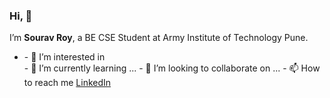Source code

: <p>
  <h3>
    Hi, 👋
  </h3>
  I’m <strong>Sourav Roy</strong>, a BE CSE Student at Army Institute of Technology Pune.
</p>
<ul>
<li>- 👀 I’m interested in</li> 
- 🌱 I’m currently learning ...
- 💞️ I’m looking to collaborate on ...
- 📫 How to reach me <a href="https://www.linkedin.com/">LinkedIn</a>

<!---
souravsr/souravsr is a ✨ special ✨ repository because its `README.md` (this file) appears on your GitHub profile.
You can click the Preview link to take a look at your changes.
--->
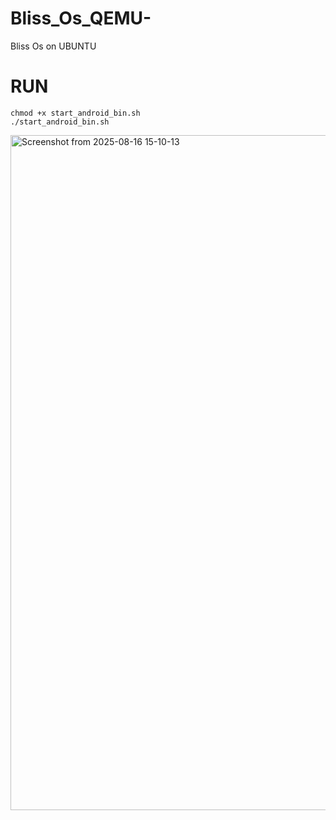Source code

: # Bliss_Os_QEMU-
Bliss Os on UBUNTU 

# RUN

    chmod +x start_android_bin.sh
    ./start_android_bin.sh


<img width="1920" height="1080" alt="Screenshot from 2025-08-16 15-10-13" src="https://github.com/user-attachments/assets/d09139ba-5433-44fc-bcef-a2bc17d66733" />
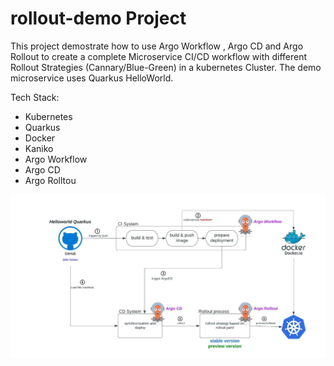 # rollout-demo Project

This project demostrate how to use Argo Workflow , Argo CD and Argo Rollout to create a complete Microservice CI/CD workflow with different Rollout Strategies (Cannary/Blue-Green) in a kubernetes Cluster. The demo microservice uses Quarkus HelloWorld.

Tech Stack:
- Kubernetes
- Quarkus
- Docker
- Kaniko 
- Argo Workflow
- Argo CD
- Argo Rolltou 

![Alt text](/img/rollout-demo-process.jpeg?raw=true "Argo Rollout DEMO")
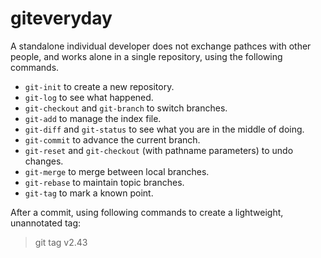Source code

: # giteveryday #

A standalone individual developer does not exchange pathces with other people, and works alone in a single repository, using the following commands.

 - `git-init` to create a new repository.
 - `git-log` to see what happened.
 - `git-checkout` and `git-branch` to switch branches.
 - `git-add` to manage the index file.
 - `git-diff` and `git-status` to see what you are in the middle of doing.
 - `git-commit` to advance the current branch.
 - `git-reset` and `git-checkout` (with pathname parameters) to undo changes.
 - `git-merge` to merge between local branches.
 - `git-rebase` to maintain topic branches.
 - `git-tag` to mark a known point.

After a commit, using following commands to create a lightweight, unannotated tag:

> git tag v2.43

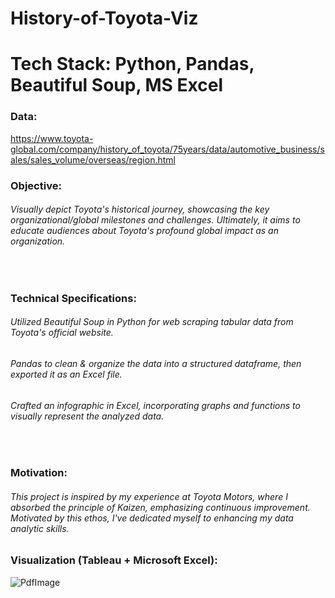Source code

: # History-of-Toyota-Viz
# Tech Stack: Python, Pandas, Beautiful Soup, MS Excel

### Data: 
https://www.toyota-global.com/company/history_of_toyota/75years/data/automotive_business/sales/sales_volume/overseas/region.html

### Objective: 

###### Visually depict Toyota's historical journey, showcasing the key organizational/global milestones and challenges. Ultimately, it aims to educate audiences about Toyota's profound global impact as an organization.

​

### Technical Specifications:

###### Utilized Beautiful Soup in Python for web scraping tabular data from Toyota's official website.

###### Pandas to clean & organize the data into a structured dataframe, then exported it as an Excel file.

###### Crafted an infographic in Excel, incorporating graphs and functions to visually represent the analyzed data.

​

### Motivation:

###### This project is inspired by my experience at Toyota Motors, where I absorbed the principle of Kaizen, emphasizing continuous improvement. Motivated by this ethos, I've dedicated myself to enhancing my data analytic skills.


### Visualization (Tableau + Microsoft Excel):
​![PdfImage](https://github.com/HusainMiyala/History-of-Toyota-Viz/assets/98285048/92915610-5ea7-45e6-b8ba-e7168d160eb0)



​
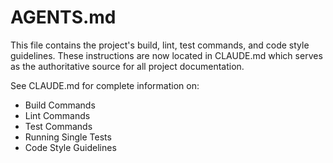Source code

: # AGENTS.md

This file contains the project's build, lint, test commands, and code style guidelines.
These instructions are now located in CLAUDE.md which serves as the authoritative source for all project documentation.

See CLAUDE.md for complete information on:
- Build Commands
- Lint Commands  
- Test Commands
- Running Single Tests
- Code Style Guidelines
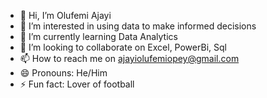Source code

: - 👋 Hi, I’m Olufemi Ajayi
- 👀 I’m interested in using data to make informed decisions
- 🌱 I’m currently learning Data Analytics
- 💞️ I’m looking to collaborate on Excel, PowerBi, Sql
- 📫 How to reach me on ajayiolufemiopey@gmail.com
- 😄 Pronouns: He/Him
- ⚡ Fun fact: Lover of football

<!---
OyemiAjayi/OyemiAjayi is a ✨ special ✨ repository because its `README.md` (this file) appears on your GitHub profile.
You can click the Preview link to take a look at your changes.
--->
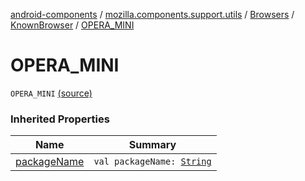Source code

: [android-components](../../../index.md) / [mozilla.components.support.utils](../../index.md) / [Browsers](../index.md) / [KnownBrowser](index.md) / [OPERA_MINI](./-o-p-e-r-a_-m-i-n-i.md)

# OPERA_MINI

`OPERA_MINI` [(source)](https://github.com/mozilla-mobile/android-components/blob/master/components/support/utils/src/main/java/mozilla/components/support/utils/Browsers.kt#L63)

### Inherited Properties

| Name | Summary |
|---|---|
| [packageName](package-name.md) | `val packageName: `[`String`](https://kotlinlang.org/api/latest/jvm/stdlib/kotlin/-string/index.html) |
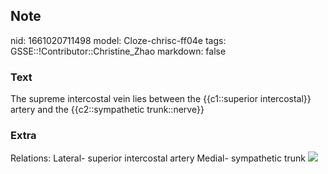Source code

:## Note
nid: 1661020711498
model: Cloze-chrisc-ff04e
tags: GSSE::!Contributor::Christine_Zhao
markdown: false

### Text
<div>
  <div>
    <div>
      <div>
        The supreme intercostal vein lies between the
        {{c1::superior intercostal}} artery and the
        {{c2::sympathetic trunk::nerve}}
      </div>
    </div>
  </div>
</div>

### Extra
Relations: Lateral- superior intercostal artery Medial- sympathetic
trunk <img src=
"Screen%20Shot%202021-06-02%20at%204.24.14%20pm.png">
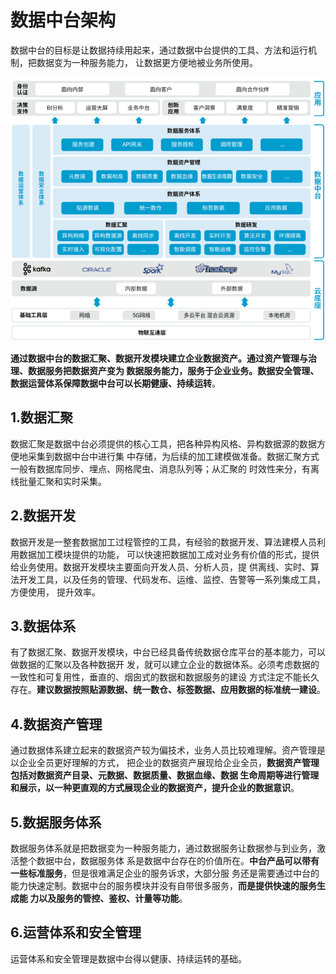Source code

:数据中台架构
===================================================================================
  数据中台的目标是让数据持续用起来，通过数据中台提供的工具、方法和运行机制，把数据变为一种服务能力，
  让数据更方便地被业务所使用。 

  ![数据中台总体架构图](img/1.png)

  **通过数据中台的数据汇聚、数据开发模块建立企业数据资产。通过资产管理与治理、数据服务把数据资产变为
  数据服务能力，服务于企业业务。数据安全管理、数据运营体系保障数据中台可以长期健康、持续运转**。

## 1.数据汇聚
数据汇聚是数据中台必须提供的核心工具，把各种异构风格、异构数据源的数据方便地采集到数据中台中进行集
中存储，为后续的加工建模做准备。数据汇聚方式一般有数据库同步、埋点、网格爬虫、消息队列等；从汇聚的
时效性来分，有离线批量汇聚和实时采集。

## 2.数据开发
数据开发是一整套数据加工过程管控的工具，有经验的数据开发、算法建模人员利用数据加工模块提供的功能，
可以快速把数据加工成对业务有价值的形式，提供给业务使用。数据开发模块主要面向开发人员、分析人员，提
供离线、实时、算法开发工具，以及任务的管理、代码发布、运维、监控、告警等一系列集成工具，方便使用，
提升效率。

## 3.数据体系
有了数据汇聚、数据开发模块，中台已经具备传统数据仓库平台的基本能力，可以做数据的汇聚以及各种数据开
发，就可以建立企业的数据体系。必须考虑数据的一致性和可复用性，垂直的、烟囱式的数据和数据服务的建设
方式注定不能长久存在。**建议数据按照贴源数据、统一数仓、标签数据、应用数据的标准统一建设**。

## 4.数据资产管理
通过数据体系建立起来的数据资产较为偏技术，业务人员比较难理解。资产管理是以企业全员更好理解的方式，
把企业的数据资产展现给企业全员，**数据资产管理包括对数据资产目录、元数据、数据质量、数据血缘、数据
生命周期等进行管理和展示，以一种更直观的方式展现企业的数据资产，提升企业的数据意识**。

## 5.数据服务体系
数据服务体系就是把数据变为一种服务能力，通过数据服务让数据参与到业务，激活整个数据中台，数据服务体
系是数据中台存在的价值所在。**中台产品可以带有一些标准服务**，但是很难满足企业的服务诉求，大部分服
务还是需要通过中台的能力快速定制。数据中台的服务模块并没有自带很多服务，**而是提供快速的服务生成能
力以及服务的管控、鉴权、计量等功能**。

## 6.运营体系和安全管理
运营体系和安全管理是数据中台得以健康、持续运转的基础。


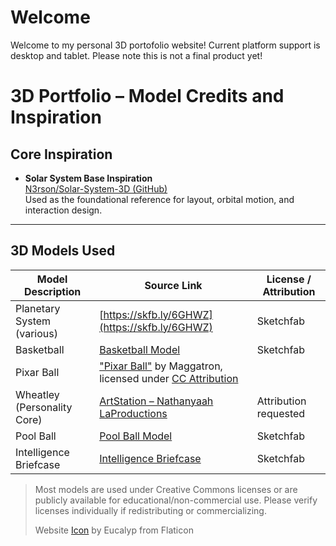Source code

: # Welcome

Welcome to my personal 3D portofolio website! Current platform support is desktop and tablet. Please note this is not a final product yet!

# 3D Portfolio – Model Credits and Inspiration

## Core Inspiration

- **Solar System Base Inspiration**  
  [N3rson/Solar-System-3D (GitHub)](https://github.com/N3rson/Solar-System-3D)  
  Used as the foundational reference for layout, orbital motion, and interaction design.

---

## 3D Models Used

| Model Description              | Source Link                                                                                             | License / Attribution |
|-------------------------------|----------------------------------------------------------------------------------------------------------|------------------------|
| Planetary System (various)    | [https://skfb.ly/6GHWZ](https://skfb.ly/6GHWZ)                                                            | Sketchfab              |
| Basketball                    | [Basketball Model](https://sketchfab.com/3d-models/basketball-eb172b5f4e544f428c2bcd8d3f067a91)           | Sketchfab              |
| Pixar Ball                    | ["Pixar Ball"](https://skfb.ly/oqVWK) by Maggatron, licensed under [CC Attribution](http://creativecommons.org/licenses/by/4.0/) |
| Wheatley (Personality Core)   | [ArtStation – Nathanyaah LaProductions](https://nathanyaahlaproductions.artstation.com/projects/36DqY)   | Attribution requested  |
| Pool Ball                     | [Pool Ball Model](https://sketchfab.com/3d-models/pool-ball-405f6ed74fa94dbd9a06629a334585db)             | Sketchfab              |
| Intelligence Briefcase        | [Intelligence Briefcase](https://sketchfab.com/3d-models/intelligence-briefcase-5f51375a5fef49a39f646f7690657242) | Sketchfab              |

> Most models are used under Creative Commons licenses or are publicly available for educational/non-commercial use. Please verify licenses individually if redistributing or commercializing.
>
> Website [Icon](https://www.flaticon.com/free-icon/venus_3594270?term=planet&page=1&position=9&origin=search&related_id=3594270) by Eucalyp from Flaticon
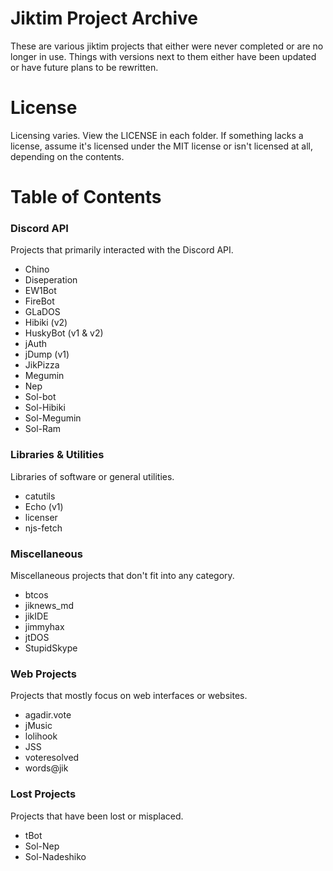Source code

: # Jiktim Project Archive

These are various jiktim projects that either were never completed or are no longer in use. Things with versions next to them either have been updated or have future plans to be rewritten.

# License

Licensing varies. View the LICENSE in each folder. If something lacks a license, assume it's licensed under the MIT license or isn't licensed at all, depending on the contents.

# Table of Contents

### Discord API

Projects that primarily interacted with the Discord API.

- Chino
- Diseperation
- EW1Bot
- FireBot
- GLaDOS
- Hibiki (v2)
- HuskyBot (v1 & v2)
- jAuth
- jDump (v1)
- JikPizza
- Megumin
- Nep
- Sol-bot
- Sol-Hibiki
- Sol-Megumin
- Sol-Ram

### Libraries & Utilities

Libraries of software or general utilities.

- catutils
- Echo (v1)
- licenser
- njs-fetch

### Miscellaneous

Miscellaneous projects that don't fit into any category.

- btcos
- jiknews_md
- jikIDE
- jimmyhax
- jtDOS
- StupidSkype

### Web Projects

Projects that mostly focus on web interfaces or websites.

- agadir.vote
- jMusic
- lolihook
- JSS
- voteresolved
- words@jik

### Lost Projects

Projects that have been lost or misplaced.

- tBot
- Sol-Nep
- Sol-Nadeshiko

★ ★ ★ ★

(What to do): Your response should be made up of the lines in the data that contain the word "into".

(Problem solution):
###### Pandas to clean & organize the data into a structured dataframe, then exported it as an Excel file.
Miscellaneous projects that don't fit into any category.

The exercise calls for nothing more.